Ok, hier meine These: Eine verantwortungslose Gesellschaft legt ein Verhalten nahe, in der Übernahme von Verantwortung generell abgelehnt oder vermieden wird. Um sich präventiv und vorausahnend jede mögliche sich anbahnende Verantwortung vom Leib zu halten, muss (a) der Zusammenhang von Wissen(schaft) und Veränderungsmöglichkeit zurückgewiesen und (b) jede denkende Herausforderung, die sich nicht auf der unmittelbar-sinnlichen Oberfläche bewegt, als Zumutung abgelehnt werden – und dies dann noch mit einer Haltung des „undogmatischen“ etc. Denn will je ich ein redlicher und mir sich selbst gegenüber ernstzunehmender Mensch sein, bedeutet (a), dass ich erkannte Veränderungsmöglichkeiten auch angehen müsste und (b), dass ich die Scheinevidenz des Sinnlichen hinterfrage, was bedeutet, mich denkend anzustrengen und mit ziemlicher Sicherheit mit den nahegelegten Denk- und Handlungsformen in Konflikt zu geraten.
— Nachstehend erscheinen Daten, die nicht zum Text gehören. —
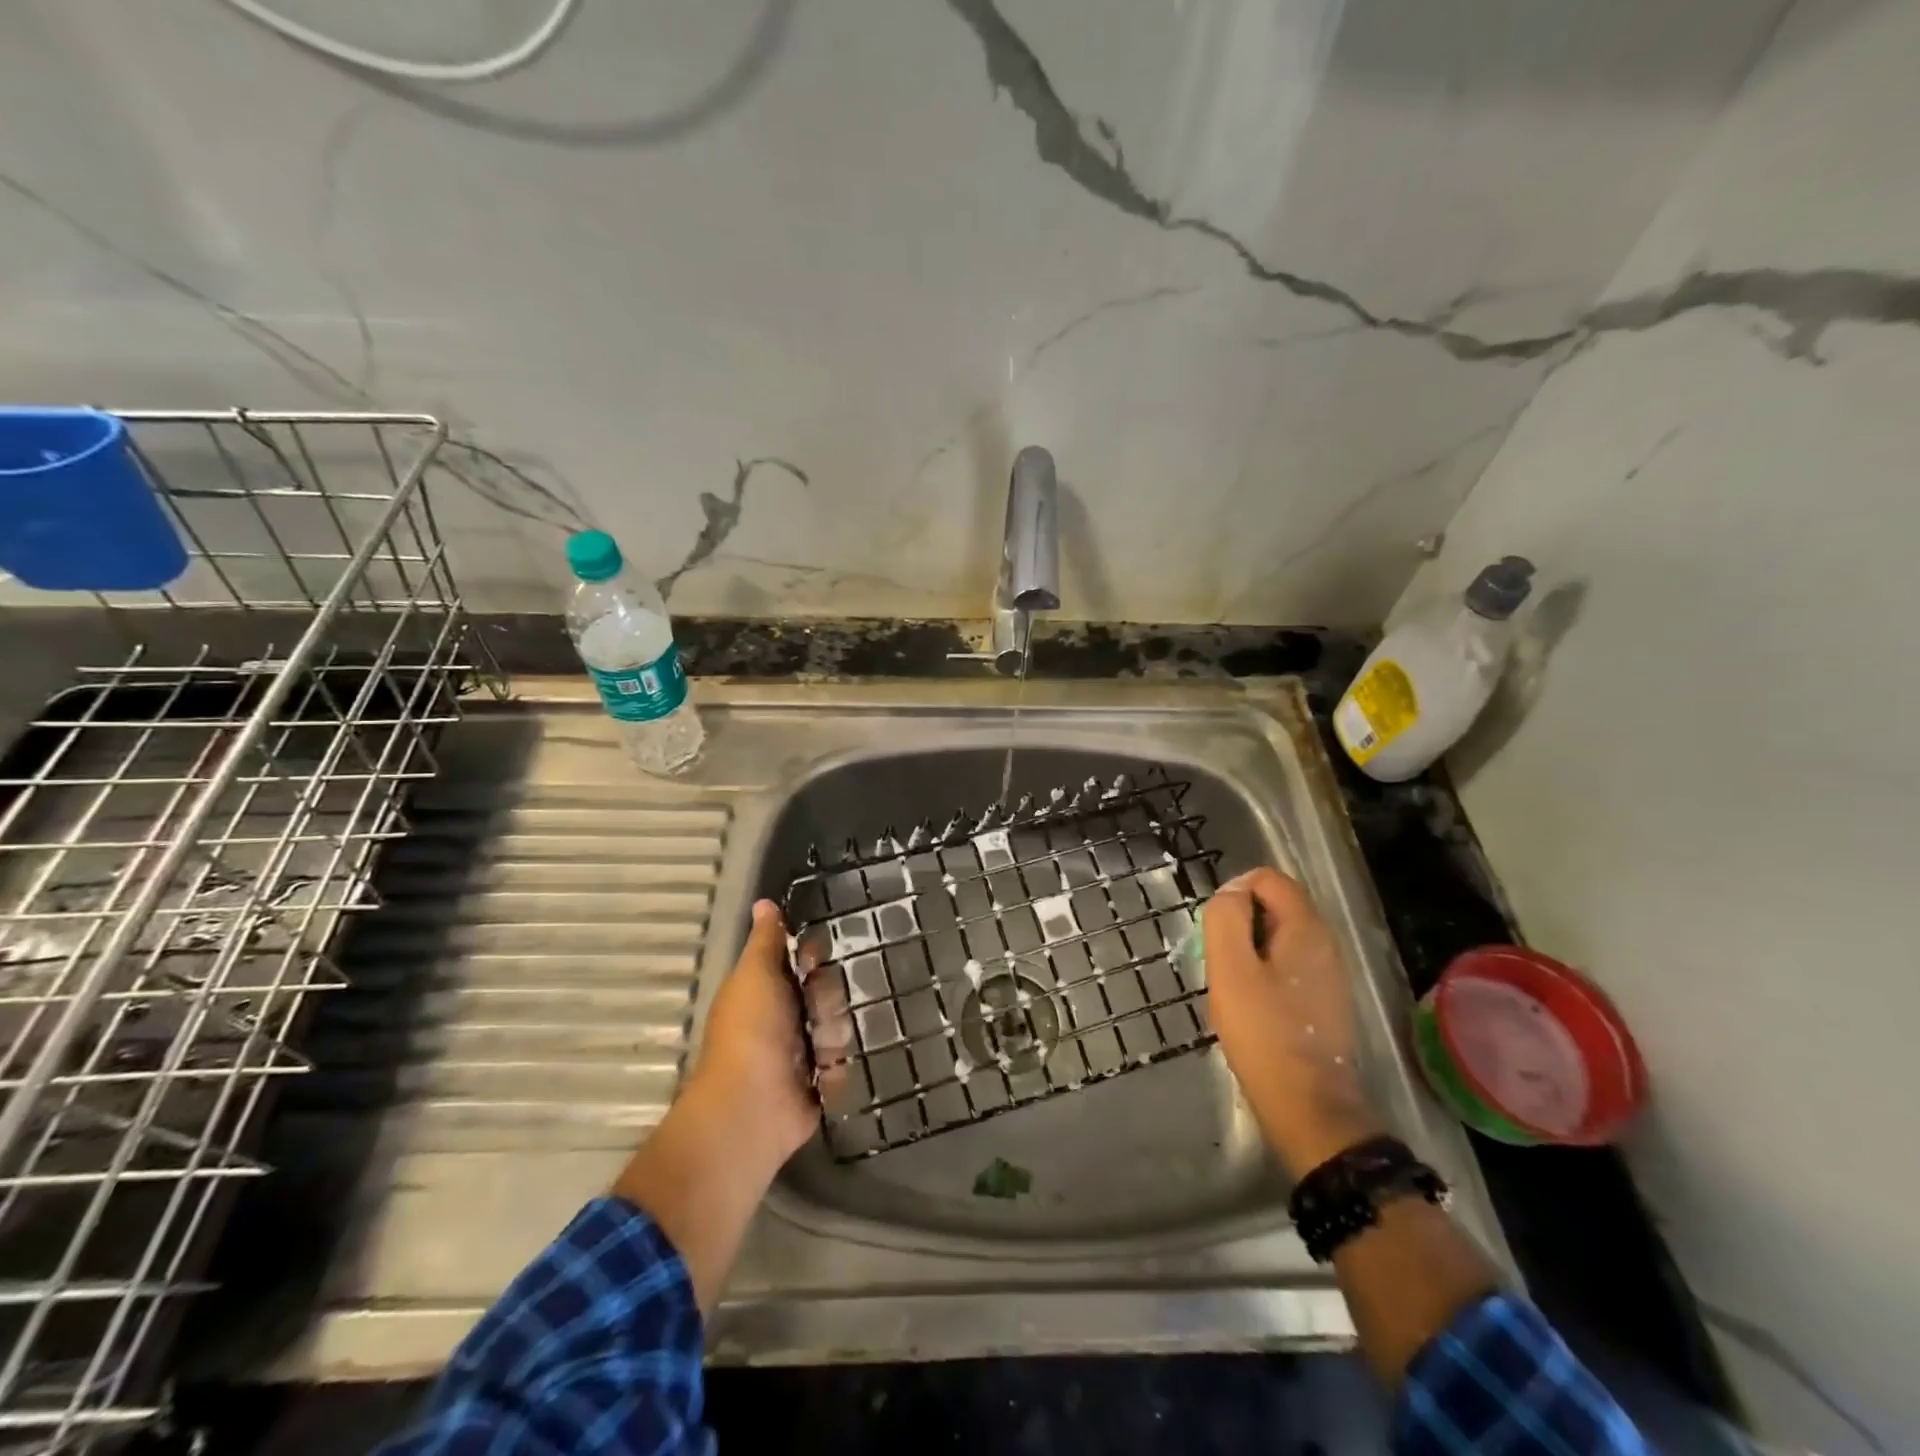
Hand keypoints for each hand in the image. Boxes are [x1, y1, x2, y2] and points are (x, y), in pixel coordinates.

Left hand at [684, 898, 817, 1168]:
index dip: (812, 957)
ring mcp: (802, 1053)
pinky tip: (823, 1075)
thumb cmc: (751, 1032)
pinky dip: (835, 1069)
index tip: (814, 960)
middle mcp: (784, 1018)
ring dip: (831, 1037)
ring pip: (839, 1026)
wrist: (752, 1108)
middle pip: (827, 992)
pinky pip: (844, 1063)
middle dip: (826, 1001)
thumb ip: (766, 940)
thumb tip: (764, 902)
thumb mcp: (755, 975)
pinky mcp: (819, 1084)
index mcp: (765, 990)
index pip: (802, 960)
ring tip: (816, 1055)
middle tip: (812, 1015)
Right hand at [1204, 868, 1381, 1177]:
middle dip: (1241, 922)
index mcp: (1306, 928)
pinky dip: (1265, 973)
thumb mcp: (1230, 968)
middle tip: (1219, 959)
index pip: (1269, 879)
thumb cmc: (1263, 1032)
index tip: (1215, 928)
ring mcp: (1329, 974)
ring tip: (1231, 984)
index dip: (1235, 891)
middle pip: (1276, 906)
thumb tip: (1231, 893)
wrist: (1307, 1105)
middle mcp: (1326, 943)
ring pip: (1280, 938)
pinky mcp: (1326, 1002)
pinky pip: (1289, 966)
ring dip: (1250, 950)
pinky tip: (1251, 1006)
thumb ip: (1226, 918)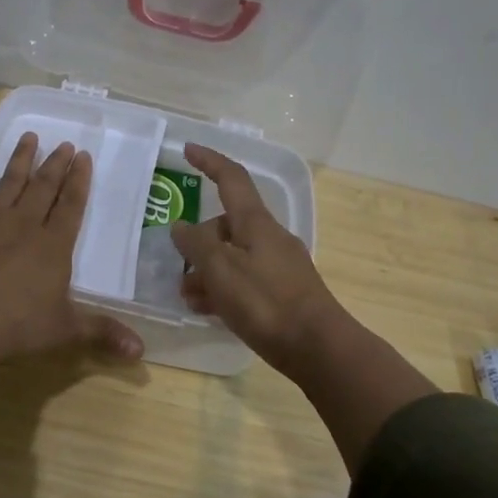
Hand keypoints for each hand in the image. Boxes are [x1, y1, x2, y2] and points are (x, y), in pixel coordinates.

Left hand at [0, 133, 143, 391]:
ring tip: (28, 137)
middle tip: (64, 143)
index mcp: (54, 244)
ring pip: (8, 182)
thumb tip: (142, 352)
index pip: (71, 205)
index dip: (79, 180)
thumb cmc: (18, 325)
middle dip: (55, 164)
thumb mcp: (66, 330)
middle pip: (43, 187)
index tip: (83, 156)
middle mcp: (24, 223)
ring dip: (19, 159)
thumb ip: (102, 333)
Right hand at [171, 143, 347, 373]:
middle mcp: (269, 237)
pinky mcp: (283, 292)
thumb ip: (196, 244)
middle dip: (198, 242)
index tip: (188, 150)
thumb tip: (181, 227)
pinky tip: (210, 311)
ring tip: (188, 298)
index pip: (231, 179)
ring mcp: (279, 265)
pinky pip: (245, 279)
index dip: (209, 162)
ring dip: (207, 271)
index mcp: (256, 222)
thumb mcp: (221, 269)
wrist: (318, 347)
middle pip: (226, 225)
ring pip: (233, 256)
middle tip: (179, 269)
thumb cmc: (265, 302)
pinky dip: (224, 289)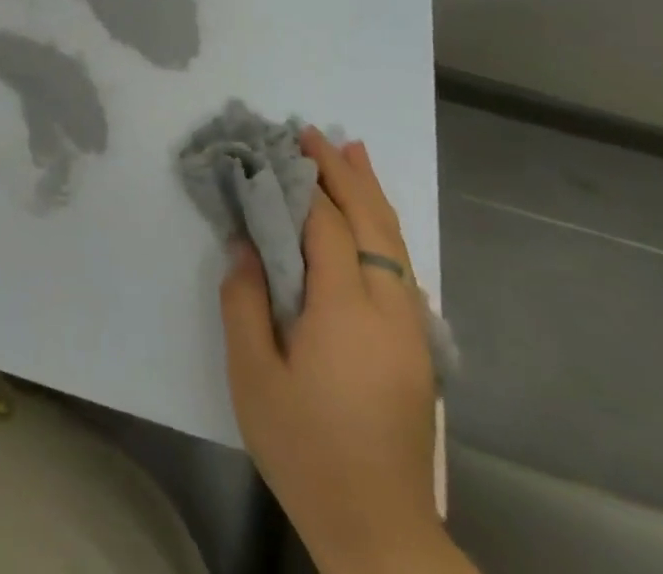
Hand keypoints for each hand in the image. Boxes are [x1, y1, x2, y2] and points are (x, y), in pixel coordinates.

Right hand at [221, 128, 447, 573]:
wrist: (379, 529)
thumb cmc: (304, 447)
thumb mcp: (252, 373)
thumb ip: (244, 299)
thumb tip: (245, 244)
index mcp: (346, 310)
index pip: (326, 226)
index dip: (301, 183)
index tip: (276, 146)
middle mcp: (389, 309)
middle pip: (372, 222)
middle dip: (343, 173)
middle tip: (314, 133)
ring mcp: (412, 330)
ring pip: (395, 242)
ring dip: (371, 194)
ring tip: (353, 152)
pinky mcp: (418, 349)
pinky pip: (402, 267)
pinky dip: (386, 229)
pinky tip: (374, 220)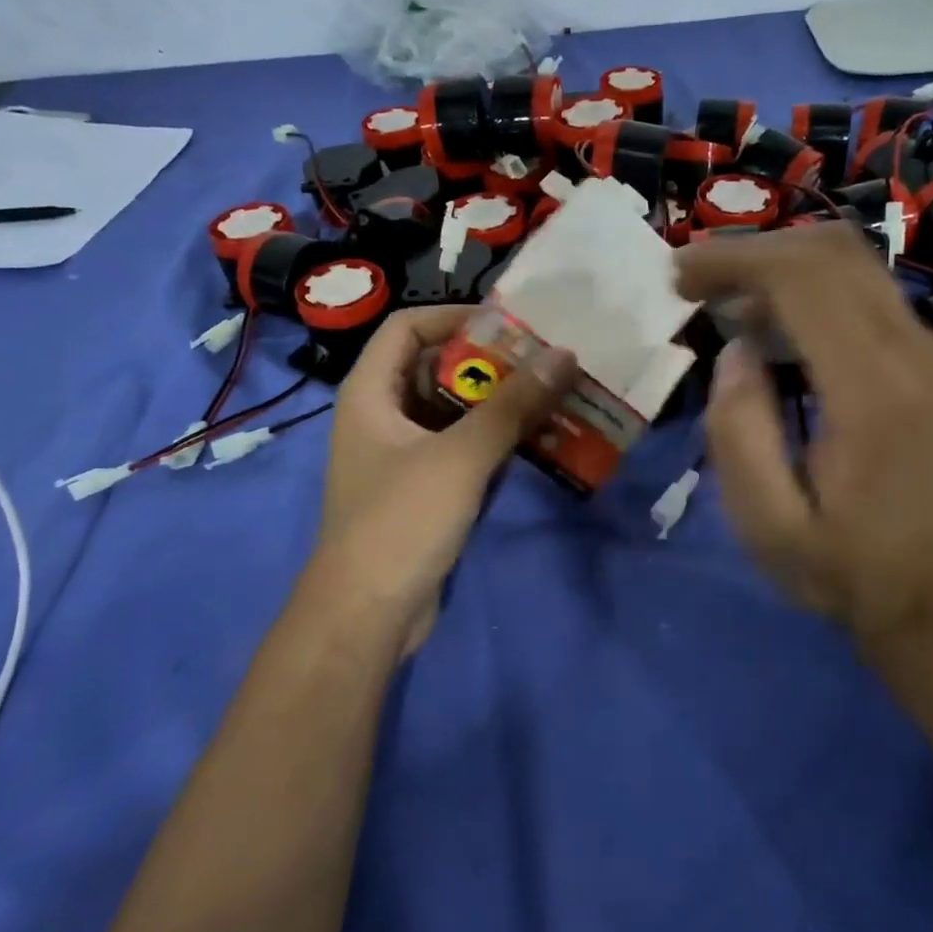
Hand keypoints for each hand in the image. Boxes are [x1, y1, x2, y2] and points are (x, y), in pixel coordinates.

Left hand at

Zu dem Ganzen gehörte auch, die hier aufgeworfenen Fragen als bloß moralische – oder, als Variante davon, als persönlich vorwerfende – zu behandeln und damit letztlich von sich zu weisen. Um nämlich die hier thesenhaft beschriebene restriktive Umgangsweise mit inhaltlichen Herausforderungen diskutierbar zu machen, müsste genau das, was wie in (a) und (b) beschrieben abgelehnt wird, aktiv durchbrochen und auf je sich selbst bezogen werden. Das macht es allerdings noch schwieriger. Traurig ist, dass es letztlich auf eine Art der „Selbstentmächtigung“ hinausläuft – das Gegenteil dessen, was wir brauchen.

Die beschriebene Form der Abwehr ist glücklicherweise nicht die einzige Rezeptionsform. Die Texte im Keimform-Projekt haben auch sehr „sich auf die Sache einlassende“ und in diesem Sinne „verantwortungsvolle“ Kommentare hervorgerufen.